The objective of this study was to assess the perception of emergency care providers toward the implementation of an EMR System in the emergency department of a Level-1 Trauma Center.
A qualitative survey was conducted among consenting doctors and nurses in the emergency department of the All India Institute of Medical Sciences February to October 2010. Data were collected from a sample of 22—eight doctors and 14 nurses. The collection tool was a structured, closed-ended questionnaire of 12 questions based on usability, applicability, and security, of EMR. A Likert scale (LS) was used (1 = worst, 4 = best). Surveys were done on Day 20, Day 45, and after nine months of implementation of. Responses of emergency care providers were compiled and analyzed using SPSS version 16.

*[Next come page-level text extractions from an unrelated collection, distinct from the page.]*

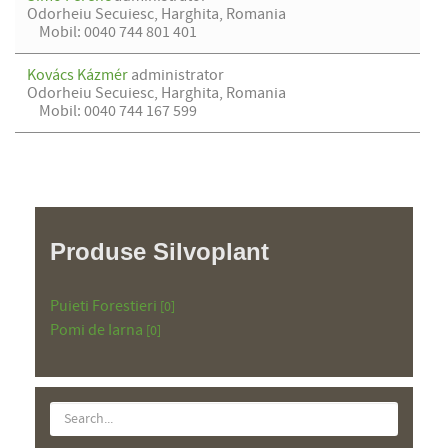
Odorheiu Secuiesc, Harghita, Romania
Mobil: 0040 744 801 401
Kovács Kázmér
administrator
Odorheiu Secuiesc, Harghita, Romania
Mobil: 0040 744 167 599
Produse Silvoplant
Puieti Forestieri
[0]
Pomi de Iarna
[0]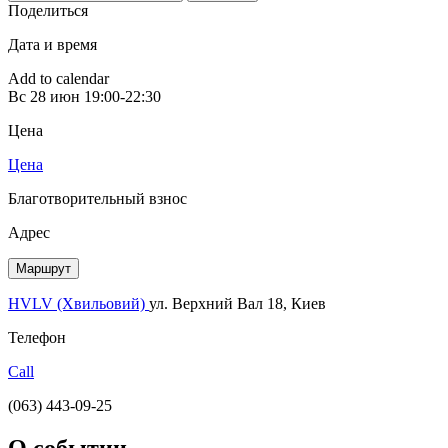
Поделиться
Дата и время
Add to calendar
Вс
28 июн
19:00-22:30
Цена
Цена
Благотворительный взнос
Адрес
Маршрут
HVLV (Хвильовий)
ул. Верхний Вал 18, Киев
Телефон
Call
(063) 443-09-25
О событии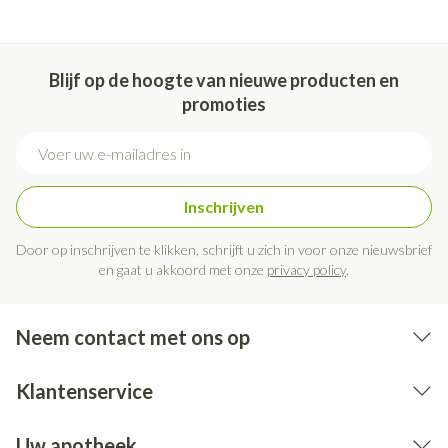
Blijf op de hoogte van nieuwe producten en
promoties
E-mail adres
Inschrijven
Door op inschrijven te klikken, schrijft u zich in voor onze nieuwsbrief
en gaat u akkoord met onze
privacy policy
.
Neem contact met ons op
Klantenservice
Uw apotheek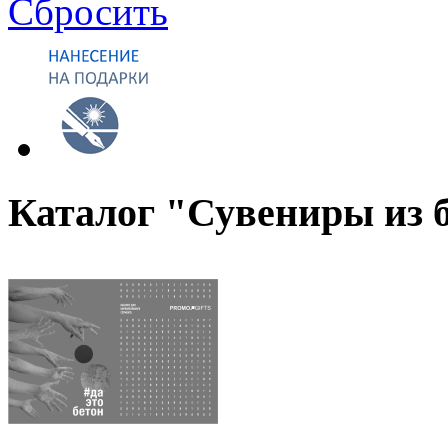
Сбросить
Каталог "Сувениры из 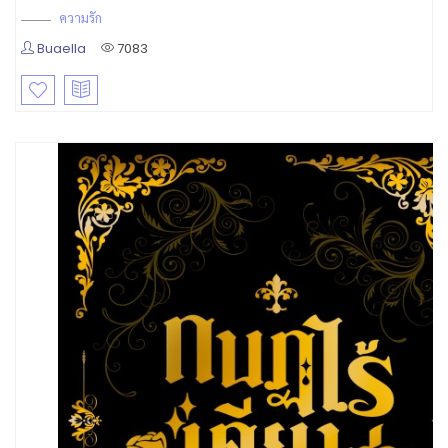
ความรัก
Buaella
7083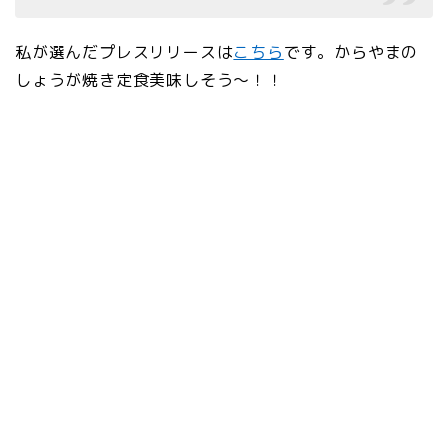
私が選んだプレスリリースは
こちら
です。からやまの
しょうが焼き定食美味しそう〜！！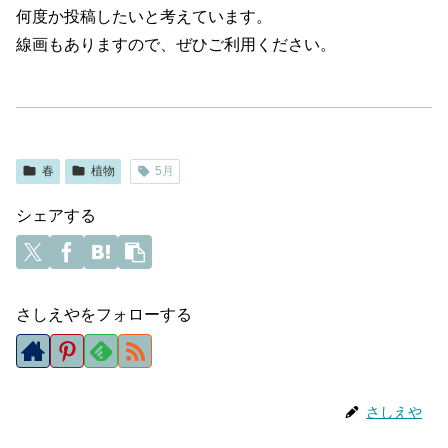
何度か投稿したいと考えています。
線画もありますので、ぜひご利用ください。
春
植物
5月
シェアする
さしえやをフォローする
さしえや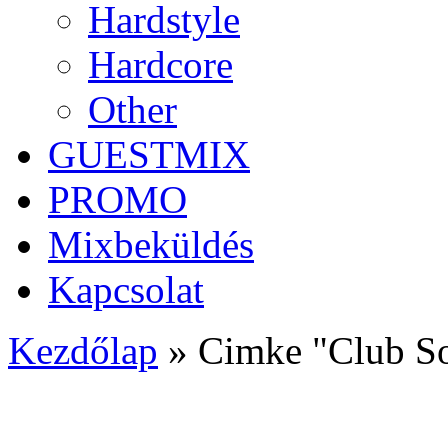
Hardstyle
Hardcore
Other
GUESTMIX
PROMO
Mixbeküldés
Kapcsolat
Kezdőlap
»
Cimke "Club S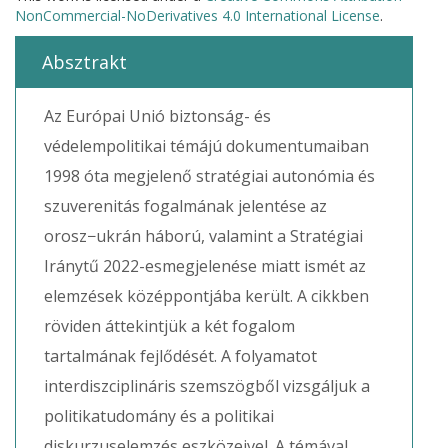
NonCommercial-NoDerivatives 4.0 International License
.
Absztrakt
Az Európai Unió biztonság- és
védelempolitikai témájú dokumentumaiban
1998 óta megjelenő stratégiai autonómia és
szuverenitás fogalmának jelentése az
orosz−ukrán háború, valamint a Stratégiai
Iránytű 2022-esmegjelenése miatt ismét az
elemzések középpontjába került. A cikkben
röviden áttekintjük a két fogalom
tartalmának fejlődését. A folyamatot
interdiszciplináris szemszögből vizsgáljuk a
politikatudomány és a politikai
diskurzuselemzés eszközeivel. A témával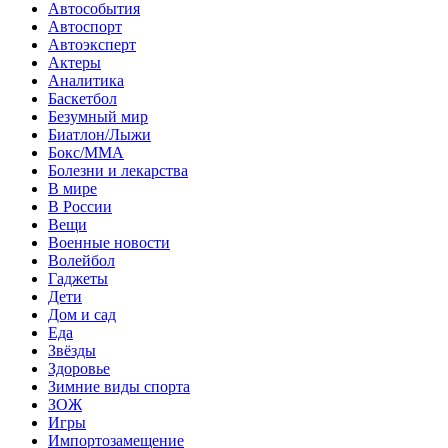
Автособытия
Автоспорт
Автоэксперт
Актеры
Аналитика
Баскетбол
Безумный мир
Биатлон/Лыжи
Бокс/MMA
Болезни и лекарства
В мире
В России
Вещи
Военные новости
Волейбол
Гаджеты
Дети
Дом и сад
Еда
Звёзды
Здоровье
Зимние виды спорта
ЗОЖ
Игры
Импортозамещение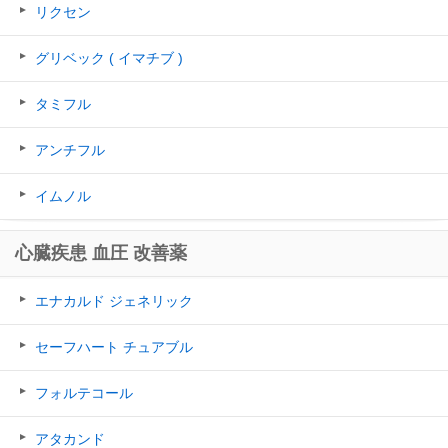
リクセン
グリベック ( イマチブ )
タミフル
アンチフル
イムノル
心臓疾患 血圧 改善薬
エナカルド ジェネリック
セーフハート チュアブル
フォルテコール
アタカンド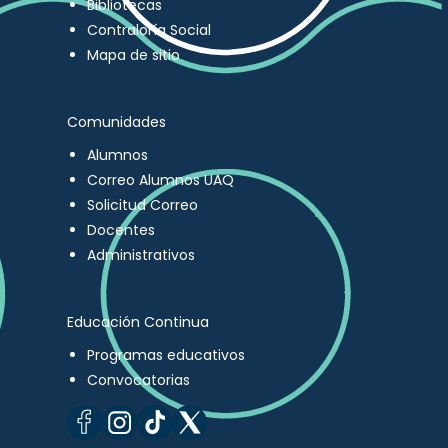
Bibliotecas
Contraloría Social
Mapa de sitio
Comunidades
Alumnos
Correo Alumnos UAQ
Solicitud Correo
Docentes
Administrativos
Educación Continua
Programas educativos
Convocatorias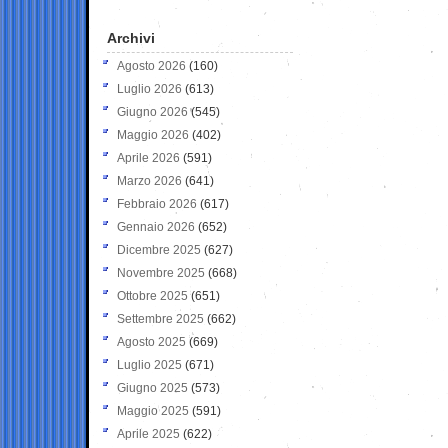
Archivi
Agosto 2026
(160)
Luglio 2026
(613)
Giugno 2026
(545)
Maggio 2026
(402)
Aprile 2026
(591)
Marzo 2026
(641)
Febbraio 2026
(617)
Gennaio 2026
(652)
Dicembre 2025
(627)
Novembre 2025
(668)
Ottobre 2025
(651)
Settembre 2025
(662)
Agosto 2025
(669)
Luglio 2025
(671)
Giugno 2025
(573)
Maggio 2025
(591)
Aprile 2025
(622)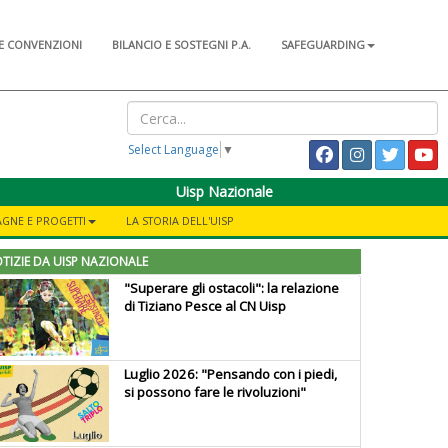
E CONVENZIONI
BILANCIO E SOSTEGNI P.A.
SAFEGUARDING
Select Language
▼
Uisp Nazionale
GNE E PROGETTI
LA STORIA DELL'UISP
TIZIE DA UISP NAZIONALE
"Superare gli ostacoli": la relazione
di Tiziano Pesce al CN Uisp
Luglio 2026: "Pensando con i piedi,
si possono fare le rivoluzioni"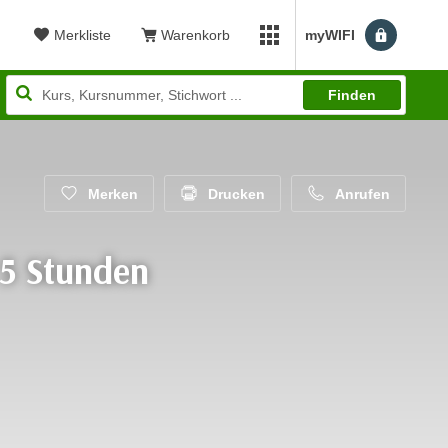
Merkliste
Warenkorb
myWIFI
Benutzerm
myWIFI Apps öffnen
Finden
Merken
Drucken
Anrufen
 5 Stunden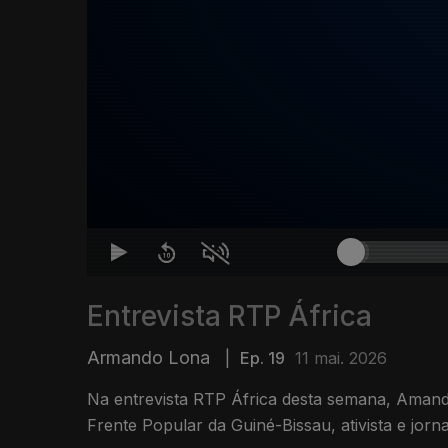
Entrevista RTP África
Armando Lona
|
Ep. 19
11 mai. 2026
Na entrevista RTP África desta semana, Aman
Frente Popular da Guiné-Bissau, ativista e jornal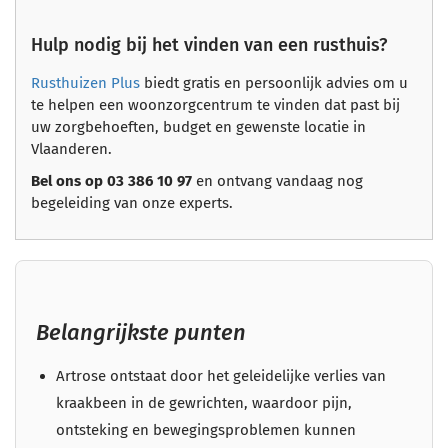
Hulp nodig bij het vinden van een rusthuis?
Rusthuizen Plus
biedt gratis en persoonlijk advies om u
te helpen een woonzorgcentrum te vinden dat past bij
uw zorgbehoeften, budget en gewenste locatie in
Vlaanderen.
Bel ons op 03 386 10 97
en ontvang vandaag nog
begeleiding van onze experts.
Belangrijkste punten
Artrose ontstaat door het geleidelijke verlies van
kraakbeen in de gewrichten, waardoor pijn,
ontsteking en bewegingsproblemen kunnen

Three surveys consisted of 22 participants in each survey. The survey domain of usability improved on Survey 3 (LS = 2.57), Survey 2 (LS = 2.46), Survey 1 (LS = 2.24). Application of EMR improved from Survey 1 to Survey 3. The data regarding perception of security concerns such as manipulation of data, transparency, and accountability were comparable among Survey 1, Survey 2, and Survey 3. Initial satisfaction was strongly associated with perception of usefulness of data mining for research purposes.
Satisfaction with an EMR system at its implementation generally persisted through the first year of use. Implementation plans must include positive reinforcement regarding EMR among emergency care providers.